Celebrating Nine Years of ID@Xbox

When we started the ID@Xbox program (almost nine years ago!), we really didn’t know much. We knew that independent developers were driving the pace of video game innovation faster than we’d ever seen, and we knew the work they were doing was incredibly progressive and important. We also knew that our players on Xbox loved the artistry and diversity delivered by these developers, and that to make sure our players got the best, most diverse array of games possible, we had to do everything we could to help developers maximize their success on the Xbox ecosystem.

So, we did a lot of listening – directly learning from developers what they wanted, and what they needed. They were never shy about telling us what worked, and what didn’t. Innovations like cross-play across other consoles, for example, came directly from ID@Xbox partners. Stemming from their feedback and requests, we made a lot of changes to our back-end publishing systems and even our app framework. These changes may seem mundane but are really important as we seek to enable independent developers to ship their game easily across Xbox and PC.

The results have exceeded our wildest dreams. Since the program’s inception, independent developers have earned more than $2.5 billion in royalties and total revenue generated by ID@Xbox partners on Xbox almost doubled over the last three years. These are staggering numbers, and it speaks to the power of independent developers. 

We’ve also paid developers and publishers across Xbox hundreds of millions of dollars in Game Pass license fees. There are amazing games out today on Xbox (and other platforms!) that would never have existed without the support of Game Pass members, and that’s really been an incredible phenomenon. Ensuring that millions of Game Pass members get to experience some of the best independent games ever created has been transformational for Xbox players and developers.

We know talent is universal, and supporting developers of all sizes, from start-up, single-person studios to veteran indies with multiple successful games in the market is crucial. We’re proud that more than 4,600 developers from 94 countries worldwide are looking to deliver experiences to players via Xbox, including more than 1,000 creators who signed up to the ID@Xbox program over the last two years.

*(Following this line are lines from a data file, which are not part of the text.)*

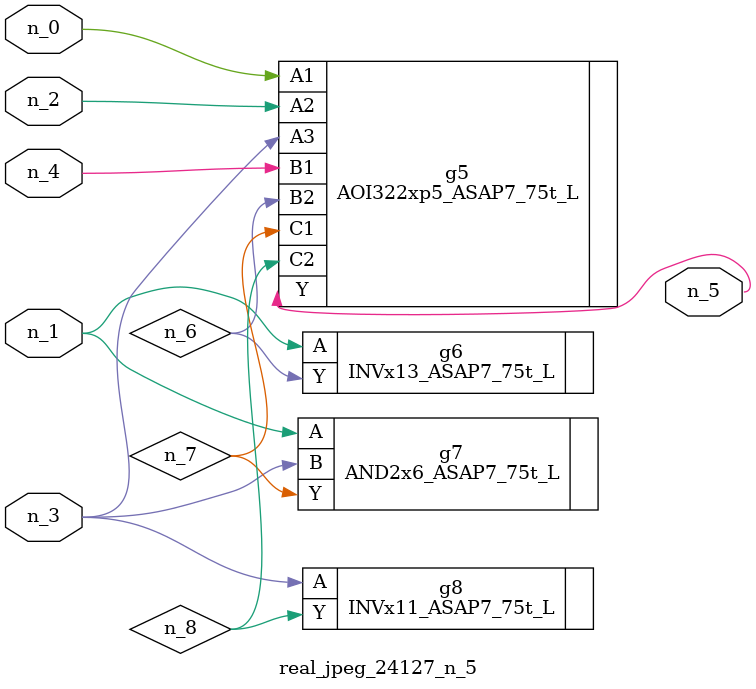
<source format=v>
module real_jpeg_24127_n_5 (n_4, n_0, n_1, n_2, n_3, n_5);

input n_4;
input n_0;
input n_1;
input n_2;
input n_3;

output n_5;

wire n_8;
wire n_6;
wire n_7;

AOI322xp5_ASAP7_75t_L g5 ( 
.A1(n_0),
.A2(n_2),
.A3(n_3),
.B1(n_4),
.B2(n_6),
.C1(n_7),
.C2(n_8),
.Y(n_5)
);

INVx13_ASAP7_75t_L g6 ( 
.A(n_1),
.Y(n_6)
);

AND2x6_ASAP7_75t_L g7 ( 
.A(n_1),
.B(n_3),
.Y(n_7)
);

INVx11_ASAP7_75t_L g8 ( 
.A(n_3),
.Y(n_8)
);


endmodule
</source>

Even with over 3,000 games from independent developers on Xbox, we still have a long way to go. One area we talk to developers and players about a lot is “discoverability.” Teams across Microsoft work every day to help solve discovery challenges so players can find games they love, and in turn, ensure developers find the audience for their games. Whether it’s helping announce games like WrestleQuest or Escape Academy to millions of viewers in a /ID@Xbox Showcase with /twitchgaming, providing opportunities for creators to highlight their games on Xbox channels or including their titles in themed sales and promotion, we’re always looking for ways to connect creators with new audiences.

Game Pass is another avenue that helps encourage Xbox players to discover new genres and games. After joining, the average member plays 30% more genres and plays 40% more games, with a majority of those games being outside of Game Pass.

Beyond that, we’re investing a lot in marketing and merchandising programs all the time to ensure that Xbox players anywhere discover the more than 3,000 independent titles available on Xbox.

This GDC, Microsoft also introduced a new program that was born out of feedback from developers – ID@Azure. It’s led by Nick Ferguson, Director of ID@Azure, (who was an original ID@Xbox team member back in 2013, when we were just a virtual team with an idea), and it’s for developers on any platform, from iOS and Android to Switch, PlayStation, and PC (and Xbox, of course!) who want to use Microsoft’s cloud gaming services in their games. If you’re a developer, please check it out at http://www.azure.com/id

Nine years ago, we made a promise to independent developers that we’d work as hard as we could on their behalf, because we knew Xbox players would be stoked to support their work. We don’t by any means consider that promise fulfilled, because we see our work as an ongoing commitment from Xbox to independent developers. But through ID@Xbox, the launch of ID@Azure, our work with Game Pass and beyond to help developers bring their games to Xbox, and with the community response to the amazing games we’re seeing come to the platform, we feel we’re making progress in the right direction.